## Fragmento
El religioso franciscano fundó nueve misiones al otro lado del Atlántico y luchó para que la sociedad nativa avanzara. Sin embargo, hace poco una estatua erigida en su honor fue decapitada en California
Los héroes no son solo aquellos que, espada y escudo en mano, luchan una cruenta batalla sabedores de sus escasas posibilidades de victoria. En muchas ocasiones, los ídolos no necesitan armas ni armadura. El vivo ejemplo de ello fue Junípero Serra, un fraile franciscano que -allá por el siglo XVIII- dejó atrás a su querida España y recorrió casi 10.000 kilómetros en barco hasta México para versar a los nativos en las artes, las ciencias y el comercio.
Olvidándose de su seguridad y bienestar personal, Serra fundó además nueve misiones en el Nuevo Mundo dedicadas por completo a garantizar el bienestar de los indígenas. Fue, en definitiva, un gran hombre con un enorme listado de buenas acciones. Las mismas que, allá por el año 2015, le llevaron a ser canonizado por el Papa Francisco.
La de Junípero Serra es una historia de bondad. Aunque no debían opinar lo mismo los exaltados que, hace menos de una semana, decapitaron y pintaron de rojo una estatua levantada en su honor cerca de la Antigua Misión de Santa Bárbara.
Por desgracia, este denigrante asalto no ha sido una excepción. El pasado 23 de agosto, por ejemplo, fue también atacada una efigie del religioso ubicada en la ciudad de Los Ángeles (California). Otro tanto ocurrió en 2015 cuando, pocas jornadas después de que nuestro protagonista fuese canonizado, unos vándalos derribaron varias de sus esculturas y pintaron sobre su lápida las palabras «Santo del genocidio».
Y es que, a día de hoy son muchos los nativos que -tal y como explica José A. Sanz en «Cruces y flechas»- consideran que el religioso fue «un carcelero» que «construyó auténticos campos de concentración» y obligó «a los indios a convertirse al catolicismo». Todo falsedades, en palabras del mismo autor: «No hay evidencia alguna para afirmar que, en tiempos de Serra, hubiera conversiones forzadas de indios al catolicismo; no hay evidencia alguna que muestre que Serra fuera personalmente cruel con los indios; durante la presidencia de Serra no hubo tal destrucción de los pueblos indígenas».
La visión más cruel de este fraile contrasta también con el hecho de que, a día de hoy, este héroe patrio es el único honrado con una estatua en el Capitolio de Washington.

## Conjunto de datos
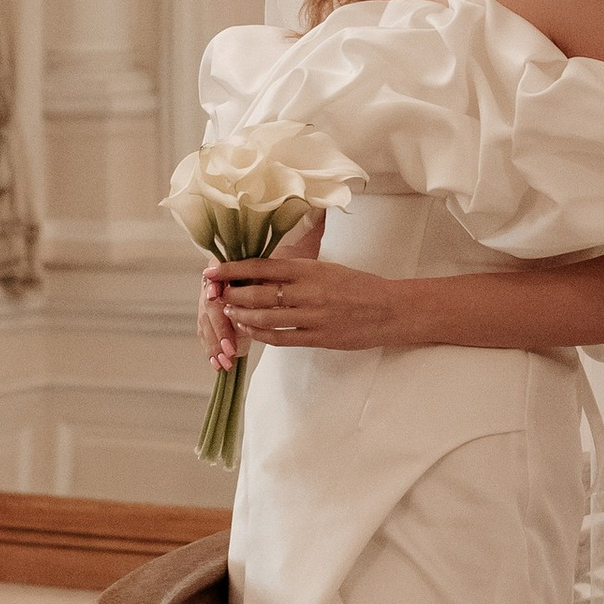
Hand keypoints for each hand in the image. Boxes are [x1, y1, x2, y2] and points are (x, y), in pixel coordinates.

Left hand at [213, 253, 408, 353]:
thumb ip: (296, 272)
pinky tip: (249, 329)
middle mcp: (308, 291)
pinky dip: (260, 334)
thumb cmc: (358, 286)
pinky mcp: (317, 337)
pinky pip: (280, 338)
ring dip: (241, 315)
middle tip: (217, 295)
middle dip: (232, 294)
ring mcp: (312, 316)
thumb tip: (261, 272)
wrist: (389, 309)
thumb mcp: (326, 268)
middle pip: (258, 292)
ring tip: (229, 312)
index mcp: (310, 268)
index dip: (234, 269)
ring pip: (265, 317)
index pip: (262, 266)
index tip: (213, 271)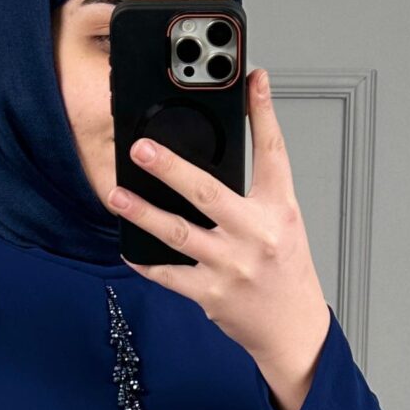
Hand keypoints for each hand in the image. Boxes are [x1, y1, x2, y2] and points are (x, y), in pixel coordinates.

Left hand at [106, 66, 332, 409]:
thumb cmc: (286, 271)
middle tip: (141, 148)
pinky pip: (169, 274)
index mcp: (277, 210)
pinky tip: (127, 246)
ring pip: (178, 234)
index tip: (253, 80)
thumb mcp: (284, 220)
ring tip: (117, 196)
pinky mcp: (210, 293)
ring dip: (142, 213)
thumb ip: (261, 183)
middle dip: (171, 168)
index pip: (273, 153)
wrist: (292, 329)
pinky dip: (145, 261)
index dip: (264, 112)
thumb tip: (238, 142)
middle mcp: (255, 235)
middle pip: (208, 192)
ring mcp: (230, 265)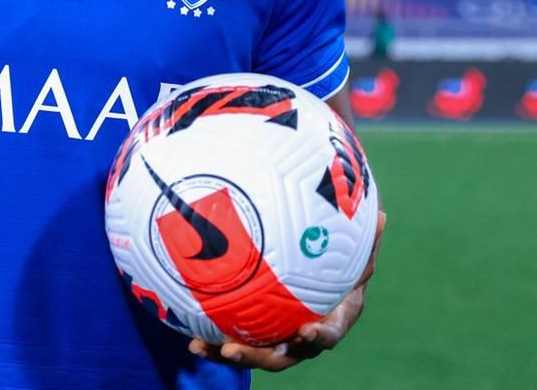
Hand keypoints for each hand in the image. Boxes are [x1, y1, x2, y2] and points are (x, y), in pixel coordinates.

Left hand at [189, 210, 385, 370]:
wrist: (320, 267)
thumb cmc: (338, 252)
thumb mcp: (351, 243)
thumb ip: (362, 234)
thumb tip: (383, 216)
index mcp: (335, 315)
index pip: (332, 330)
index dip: (321, 335)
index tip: (307, 332)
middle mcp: (307, 333)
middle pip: (286, 354)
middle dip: (259, 357)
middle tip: (234, 349)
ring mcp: (282, 336)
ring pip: (257, 353)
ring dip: (229, 353)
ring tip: (202, 347)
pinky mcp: (260, 331)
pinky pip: (239, 338)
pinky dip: (216, 340)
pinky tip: (190, 337)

## Consigna
Según el fragmento, ¿en qué año fue canonizado Junípero Serra por el papa Francisco? Responde, por favor, con una frase breve. Los registros no intervienen en esto.

## Respuesta del ejercicio
Junípero Serra fue canonizado en 2015.